Let them cool completely on the baking sheet.
Once they’re cool, you can make the chocolate. Start by roughly chopping 2/3 of the chocolate (10 ounces) and finely chopping the remaining third (5 ounces). Put the roughly chopped chocolate in the bowl of a stand mixer.
Heat 1/2 inch of water in a 3 quart saucepan over medium low heat – it should steam but not simmer. Put the stand mixer bowl on top (resting above the water) and stir constantly until the chocolate melts.
When the chocolate is mostly melted, start monitoring the temperature with an instant read thermometer. It shouldn’t get about 105°F, so if it starts creeping in that direction, remove from heat and continue stirring.
Once totally smooth and glossy and still below 105°F, remove from heat and stir in half of the finely chopped chocolate until smooth. Then stir in the second half.
Here, we’re trying to get the temperature down to around 86°F, so keep the thermometer handy. If the chocolate won’t melt, you can put it over the water bath again in short stints (like 5 to 10 seconds max) and keep stirring vigorously.
Once smooth and glossy, swipe some on a piece of parchment paper and put it in the fridge for 2 minutes. If, after 2 minutes, it’s no longer tacky to the touch, congrats! You’ve tempered chocolate! If it is still tacky, then buy the cookbook and read her instructions on what to do. I’m definitely not an expert yet.
With the chocolate still smooth, you can now finish the cookies. Spread about a teaspoon of chocolate on the bottom of a cookie with a spoon and press onto a piece of parchment paper.
Repeat with remaining cookies. Then transfer the chocolate (if it’s not melty, you can heat it up briefly over the water bath, stirring constantly) into a piping bag. I’d use a #3 tip for this. I followed the cookbook recommendation of making my own parchment paper tube, but quickly regretted not having the control a real tip would have given me. Learn from my mistakes.
Pipe the chocolate across the cookies in stripes and allow to harden.
See how thick/not uniform my lines are? When I make these again, I’ll do better.
Once hardened, you can peel them off the parchment paper and store in an airtight container at room temperature.
Fudge Stripe Cookies
- 1 cup (4.5 ounces) all-purpose flour
- 2 teaspoons sugar
- 1/2 teaspoon salt
- 1/4 teaspoon baking powder
- 1/4 teaspoon baking soda
- 3 tablespoons unsalted butter, cold, cut into 1/4-inch pieces
- 1/4 cup buttermilk, cold
- 3 cups (15 ounces) milk chocolate
- In a food processor, pulse the flour, sugar, salt, baking powder and baking soda to combine.
- Add the butter and process until a coarse meal forms.
- Transfer to a medium bowl. Mix in the buttermilk using a rubber spatula.
- Turn dough onto a lightly floured surface and knead to bring together. Roll out to about 1/8-inch thickness.
- Cut 2 inch circles and transfer to a baking sheet lined with parchment paper.

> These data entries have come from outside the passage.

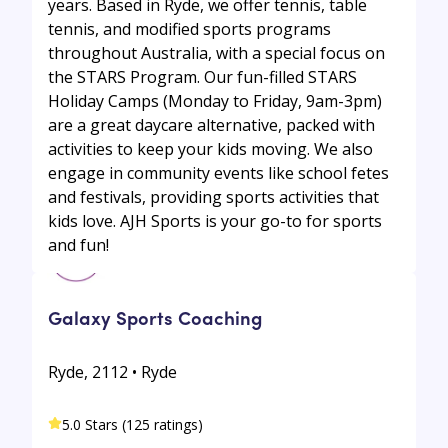
years. Based in Ryde, we offer tennis, table
tennis, and modified sports programs
throughout Australia, with a special focus on
the STARS Program. Our fun-filled STARS
Holiday Camps (Monday to Friday, 9am-3pm)
are a great daycare alternative, packed with
activities to keep your kids moving. We also
engage in community events like school fetes
and festivals, providing sports activities that
kids love. AJH Sports is your go-to for sports
and fun!
Galaxy Sports Coaching
Ryde, 2112 • Ryde
5.0 Stars (125 ratings)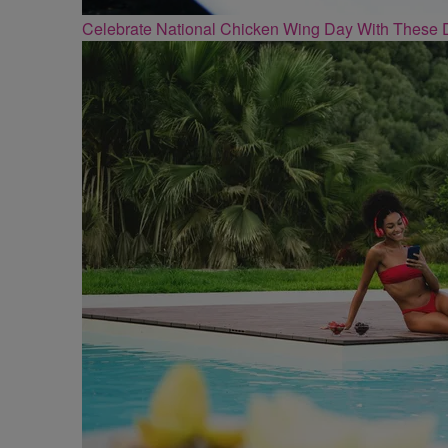
Celebrate National Chicken Wing Day With These 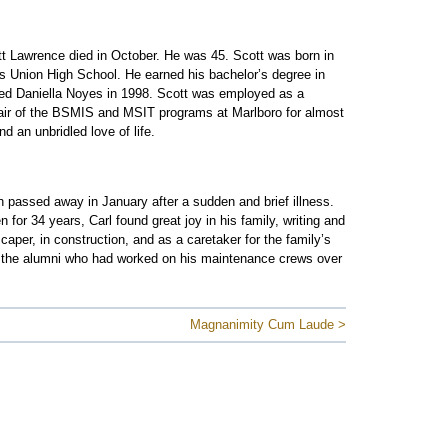
t Lawrence died in October. He was 45. Scott was born in
s Union High School. He earned his bachelor’s degree in
ied Daniella Noyes in 1998. Scott was employed as a
air of the BSMIS and MSIT programs at Marlboro for almost
 an unbridled love of life.
passed away in January after a sudden and brief illness.
or 34 years, Carl found great joy in his family, writing and
per, in construction, and as a caretaker for the family’s
f the alumni who had worked on his maintenance crews over
Magnanimity Cum Laude >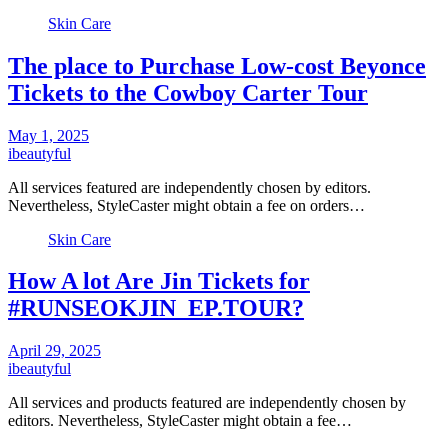
Skin Care
The place to Purchase Low-cost Beyonce
Tickets to the Cowboy Carter Tour
May 1, 2025
ibeautyful
All services featured are independently chosen by editors.
Nevertheless, StyleCaster might obtain a fee on orders…
Skin Care
How A lot Are Jin Tickets for
#RUNSEOKJIN_EP.TOUR?
April 29, 2025
ibeautyful
All services and products featured are independently chosen by
editors. Nevertheless, StyleCaster might obtain a fee…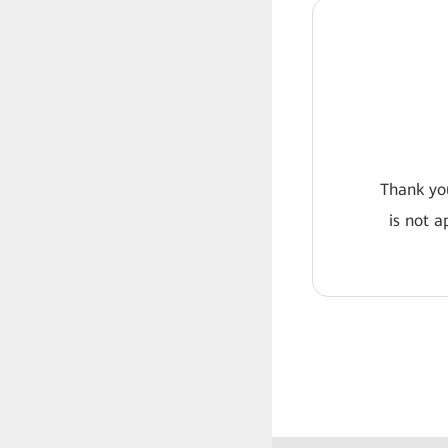
Thank you
is not a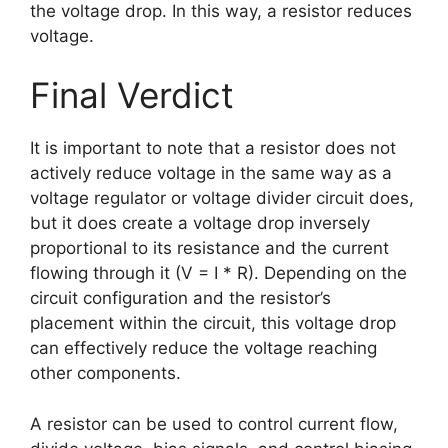
the voltage drop. In this way, a resistor reduces
voltage.
Final Verdict
It is important to note that a resistor does not
actively reduce voltage in the same way as a
voltage regulator or voltage divider circuit does,
but it does create a voltage drop inversely
proportional to its resistance and the current
flowing through it (V = I * R). Depending on the
circuit configuration and the resistor’s
placement within the circuit, this voltage drop
can effectively reduce the voltage reaching
other components.
A resistor can be used to control current flow,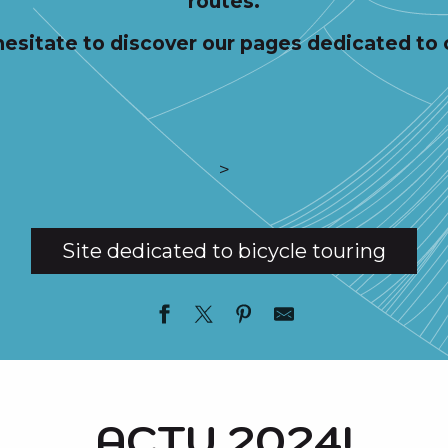
routes.
hesitate to discover our pages dedicated to 
>
Site dedicated to bicycle touring
ACTU 2024!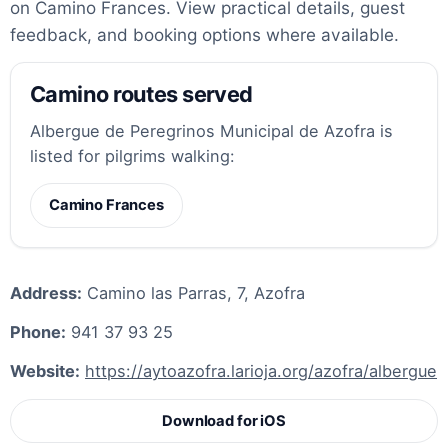
on Camino Frances. View practical details, guest
feedback, and booking options where available.
Camino routes served
Albergue de Peregrinos Municipal de Azofra is
listed for pilgrims walking:
Camino Frances
Address:
Camino las Parras, 7, Azofra
Phone:
941 37 93 25
Website:
https://aytoazofra.larioja.org/azofra/albergue
Download for iOS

- Cut smaller circles out of the centers of the large circles.
- Bake at 350°F for 25 minutes, until golden. Cool completely on baking sheet.
- Roughly chop 2/3 (10 ounces) of the chocolate and finely chop the remaining third (5 ounces). Set about 1/2 inch of water in a 3 quart saucepan over medium low heat.
- Put roughly chopped chocolate in the bowl of a stand mixer. Place bowl over steaming water, resting on pan but not touching water. Stir constantly until chocolate melts. Do not allow to go over 105°F.
- Remove from heat and stir in half of the finely chopped chocolate until smooth. Stir in second half until smooth. Return to heat in brief (5-10 second) intervals if not melting.
- Once glossy, smear some on a piece of parchment paper and refrigerate for 2 minutes – if it’s not tacky, proceed.
- Dollop about 1 teaspoon of chocolate onto the bottom of each cookie and press onto a piece of parchment paper.
- Spoon remaining chocolate (reheating if necessary) into a piping bag with a #3 tip. Pipe stripes across the cookies.
- Allow to harden before peeling off parchment paper.